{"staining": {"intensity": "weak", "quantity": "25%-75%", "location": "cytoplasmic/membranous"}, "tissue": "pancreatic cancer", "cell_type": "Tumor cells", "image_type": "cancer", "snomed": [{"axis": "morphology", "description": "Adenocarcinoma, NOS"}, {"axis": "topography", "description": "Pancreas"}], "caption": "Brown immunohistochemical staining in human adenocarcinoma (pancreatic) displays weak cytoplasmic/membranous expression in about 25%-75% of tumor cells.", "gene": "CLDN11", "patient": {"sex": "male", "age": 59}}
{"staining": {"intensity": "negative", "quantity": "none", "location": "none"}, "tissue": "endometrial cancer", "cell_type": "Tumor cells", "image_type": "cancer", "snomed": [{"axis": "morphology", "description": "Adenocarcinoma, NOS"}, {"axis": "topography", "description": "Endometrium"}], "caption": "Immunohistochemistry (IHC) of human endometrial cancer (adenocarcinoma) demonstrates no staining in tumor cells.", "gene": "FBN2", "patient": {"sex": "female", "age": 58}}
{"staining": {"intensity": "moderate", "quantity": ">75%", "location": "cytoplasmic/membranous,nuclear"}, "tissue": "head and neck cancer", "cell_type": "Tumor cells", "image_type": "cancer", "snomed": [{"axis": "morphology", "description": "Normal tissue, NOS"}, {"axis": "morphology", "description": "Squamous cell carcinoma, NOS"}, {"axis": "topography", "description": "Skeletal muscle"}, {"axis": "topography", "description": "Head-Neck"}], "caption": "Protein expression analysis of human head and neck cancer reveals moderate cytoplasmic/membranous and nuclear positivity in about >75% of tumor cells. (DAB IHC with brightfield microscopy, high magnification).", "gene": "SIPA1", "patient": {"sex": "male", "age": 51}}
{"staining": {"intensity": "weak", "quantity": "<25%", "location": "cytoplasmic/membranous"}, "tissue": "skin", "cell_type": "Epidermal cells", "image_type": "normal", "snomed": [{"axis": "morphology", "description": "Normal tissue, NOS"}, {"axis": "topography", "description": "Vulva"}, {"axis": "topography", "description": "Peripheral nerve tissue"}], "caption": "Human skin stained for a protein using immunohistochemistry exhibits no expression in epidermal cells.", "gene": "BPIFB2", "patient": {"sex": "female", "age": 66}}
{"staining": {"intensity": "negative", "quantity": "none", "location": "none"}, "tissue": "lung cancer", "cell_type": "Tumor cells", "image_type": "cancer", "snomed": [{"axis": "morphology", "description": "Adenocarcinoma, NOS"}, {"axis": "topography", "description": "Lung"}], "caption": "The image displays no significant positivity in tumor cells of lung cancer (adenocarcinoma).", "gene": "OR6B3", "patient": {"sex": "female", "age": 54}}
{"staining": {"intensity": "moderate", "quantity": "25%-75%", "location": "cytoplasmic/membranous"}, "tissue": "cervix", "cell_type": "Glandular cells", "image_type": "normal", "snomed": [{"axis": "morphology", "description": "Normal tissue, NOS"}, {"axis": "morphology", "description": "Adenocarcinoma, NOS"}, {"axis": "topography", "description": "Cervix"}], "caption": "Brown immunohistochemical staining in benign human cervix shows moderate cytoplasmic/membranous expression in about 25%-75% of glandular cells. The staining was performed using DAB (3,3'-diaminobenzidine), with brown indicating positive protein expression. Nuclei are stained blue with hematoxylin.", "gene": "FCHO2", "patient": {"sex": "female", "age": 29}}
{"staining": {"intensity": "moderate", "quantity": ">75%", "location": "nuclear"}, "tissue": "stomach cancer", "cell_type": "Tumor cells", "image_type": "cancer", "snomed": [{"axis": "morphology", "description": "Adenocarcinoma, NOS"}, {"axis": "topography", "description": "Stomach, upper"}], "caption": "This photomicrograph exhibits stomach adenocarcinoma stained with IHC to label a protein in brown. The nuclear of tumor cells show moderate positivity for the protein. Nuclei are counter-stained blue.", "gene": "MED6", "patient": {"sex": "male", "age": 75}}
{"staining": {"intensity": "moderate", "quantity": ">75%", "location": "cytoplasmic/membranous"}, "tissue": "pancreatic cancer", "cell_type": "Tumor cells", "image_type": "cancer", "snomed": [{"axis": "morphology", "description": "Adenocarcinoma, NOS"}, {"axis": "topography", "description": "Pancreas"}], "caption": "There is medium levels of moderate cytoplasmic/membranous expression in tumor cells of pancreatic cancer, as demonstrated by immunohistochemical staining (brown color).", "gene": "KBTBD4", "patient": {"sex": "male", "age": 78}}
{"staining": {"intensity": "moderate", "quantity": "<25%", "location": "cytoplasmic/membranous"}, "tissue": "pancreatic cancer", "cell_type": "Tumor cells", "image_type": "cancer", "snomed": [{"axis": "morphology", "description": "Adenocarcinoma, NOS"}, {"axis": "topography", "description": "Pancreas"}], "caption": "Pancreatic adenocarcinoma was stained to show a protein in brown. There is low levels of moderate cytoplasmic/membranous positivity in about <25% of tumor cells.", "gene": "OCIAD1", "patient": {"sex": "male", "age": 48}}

_WORK TO COMPLETE_. Reproduce the listing exactly, leaving nothing out.

_EXERCISE RESPONSE_.
{"staining": {"intensity": "weak", "quantity": "25%-75%", "location": "cytoplasmic/membranous"}, "tissue": "pancreatic cancer", "cell_type": "Tumor cells", "image_type": "cancer", "snomed": [{"axis": "morphology", "description": "Adenocarcinoma, NOS"}, {"axis": "topography", "description": "Pancreas"}], "caption": "Brown immunohistochemical staining in human adenocarcinoma (pancreatic) displays weak cytoplasmic/membranous expression in about 25%-75% of tumor cells.", "gene": "CLDN11", "patient": {"sex": "male", "age": 59}}
{"staining": {"intensity": "negative", "quantity": "none", "location": "none"}, "tissue": "endometrial cancer", "cell_type": "Tumor cells", "image_type": "cancer", "snomed": [{"axis": "morphology", "description": "Adenocarcinoma, NOS"}, {"axis": "topography", "description": "Endometrium"}], "caption": "Immunohistochemistry (IHC) of human endometrial cancer (adenocarcinoma) demonstrates no staining in tumor cells.", "gene": "FBN2", "patient": {"sex": "female", "age": 58}}
{"staining": {"intensity": "moderate", "quantity": ">75%", "location": "cytoplasmic/membranous,nuclear"}, "tissue": "head and neck cancer", "cell_type": "Tumor cells", "image_type": "cancer", "snomed": [{"axis": "morphology", "description": "Normal tissue, NOS"}, {"axis": "morphology", "description": "Squamous cell carcinoma, NOS"}, {"axis": "topography", "description": "Skeletal muscle"}, {"axis": "topography", "description": "Head-Neck"}], "caption": "Protein expression analysis of human head and neck cancer reveals moderate cytoplasmic/membranous and nuclear positivity in about >75% of tumor cells. (DAB IHC with brightfield microscopy, high magnification).", "gene": "SIPA1", "patient": {"sex": "male", "age": 51}}
{"staining": {"intensity": "weak", "quantity": "<25%", "location": "cytoplasmic/membranous"}, "tissue": "skin", "cell_type": "Epidermal cells", "image_type": "normal", "snomed": [{"axis": "morphology", "description": "Normal tissue, NOS"}, {"axis": "topography", "description": "Vulva"}, {"axis": "topography", "description": "Peripheral nerve tissue"}], "caption": "Human skin stained for a protein using immunohistochemistry exhibits no expression in epidermal cells.", "gene": "BPIFB2", "patient": {"sex": "female", "age": 66}}
{"staining": {"intensity": "negative", "quantity": "none", "location": "none"}, "tissue": "lung cancer", "cell_type": "Tumor cells", "image_type": "cancer", "snomed": [{"axis": "morphology", "description": "Adenocarcinoma, NOS"}, {"axis": "topography", "description": "Lung"}], "caption": "The image displays no significant positivity in tumor cells of lung cancer (adenocarcinoma).", "gene": "OR6B3", "patient": {"sex": "female", "age": 54}}
{"staining": {"intensity": "moderate", "quantity": "25%-75%", "location": "cytoplasmic/membranous"}, "tissue": "cervix", "cell_type": "Glandular cells", "image_type": "normal", "snomed": [{"axis": "morphology", "description": "Normal tissue, NOS"}, {"axis": "morphology", "description": "Adenocarcinoma, NOS"}, {"axis": "topography", "description": "Cervix"}], "caption": "Brown immunohistochemical staining in benign human cervix shows moderate cytoplasmic/membranous expression in about 25%-75% of glandular cells. The staining was performed using DAB (3,3'-diaminobenzidine), with brown indicating positive protein expression. Nuclei are stained blue with hematoxylin.", "gene": "FCHO2", "patient": {"sex": "female", "age": 29}}
{"staining": {"intensity": "moderate", "quantity": ">75%", "location": "nuclear"}, "tissue": "stomach cancer", "cell_type": "Tumor cells", "image_type": "cancer", "snomed": [{"axis": "morphology", "description": "Adenocarcinoma, NOS"}, {"axis": "topography", "description": "Stomach, upper"}], "caption": "This photomicrograph exhibits stomach adenocarcinoma stained with IHC to label a protein in brown. The nuclear of tumor cells show moderate positivity for the protein. Nuclei are counter-stained blue.", "gene": "MED6", "patient": {"sex": "male", "age": 75}}
{"staining": {"intensity": "moderate", "quantity": ">75%", "location": "cytoplasmic/membranous"}, "tissue": "pancreatic cancer", "cell_type": "Tumor cells", "image_type": "cancer", "snomed": [{"axis": "morphology", "description": "Adenocarcinoma, NOS"}, {"axis": "topography", "description": "Pancreas"}], "caption": "There is medium levels of moderate cytoplasmic/membranous expression in tumor cells of pancreatic cancer, as demonstrated by immunohistochemical staining (brown color).", "gene": "KBTBD4", "patient": {"sex": "male", "age": 78}}
{"staining": {"intensity": "moderate", "quantity": "<25%", "location": "cytoplasmic/membranous"}, "tissue": "pancreatic cancer", "cell_type": "Tumor cells", "image_type": "cancer", "snomed": [{"axis": "morphology", "description": "Adenocarcinoma, NOS"}, {"axis": "topography", "description": "Pancreas"}], "caption": "Pancreatic adenocarcinoma was stained to show a protein in brown. There is low levels of moderate cytoplasmic/membranous positivity in about <25% of tumor cells.", "gene": "OCIAD1", "patient": {"sex": "male", "age": 48}}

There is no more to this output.